Back at Stovepipe, the restaurant has opened for breakfast. Green chili and onion omelets are decent, better than typical Furnace Creek fare, but nothing to write (more than this) home about.
The Devil's Cornfield, on the way back, is just an area of the desert with odd plants in a salt-crusted soil. We wander a bit out there. It's not particularly good for walking - like that snow you sometimes get with a crust of ice on top.
Salt Creek is a nice interlude; we've done it before, but with more lizard (and fewer horsefly) sightings.
At the Inn gift shop, I start buying coyote figurines made by Robert Shields, the '70s mime who was half of "Shields and Yarnell." In spite of the mime connection, these figures are pretty cool. I've been eyeing them for a couple of days. They have a certain je-ne-sais-you-know...
Here's where the cabin pays off. Our room key gets us into the swimming pool - a very nice mid-day break - and then we can get a "light" lunch, and then have a siesta in the room through the hottest hours of the day.
T: The shaded thermometer at the pool reads 110 degrees while we're there, and the deck is burning hot to my feet (I actually scrambled onto a deck chair at one point with burning feet). I've started to question the accuracy of some of the thermometers around Furnace Creek, but later find that the official recorded temperature for that day was 107 degrees. I think that's the hottest I've ever experienced Furnace Creek.
The water is just wonderful.
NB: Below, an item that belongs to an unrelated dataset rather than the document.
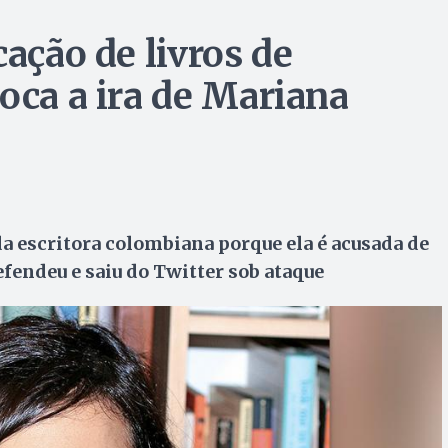
cação de livros de
oca a ira de Mariana
da escritora colombiana porque ela é acusada de
efendeu e saiu do Twitter sob ataque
And a nap in the AC is pretty good, too. Instead of being ragged and cranky, we're up for some more sight seeing in the evening.
S: The Devil's Golf Course. Salt-crystal formations, difficult to walk on, for a mile or so in all directions. If you go there, though, for maximum effect, walk out at least a little way to get to where they aren't so trampled by the other visitors.
Badwater sunset. This is one of the only places you'll get a sunset reflected in water in the valley. As the light disappears, you can feel the heat still coming off the ground.
Badwater was a good choice for our ceremony. Besides the much-repeated fact that "we can only go up from there." It's probably the single place in DV we've visited most besides the Furnace Creek campground, cafe, and general store/gift shop. It's somewhat featureless - you can look up at the cliffs to the east and see the sea level sign, or to the Panamints and Telescope Peak to the west, but the ground is just flat and brown-and-white, with those couple of shallow pools. But it always attracts me. I especially like going out there on a still, hot night.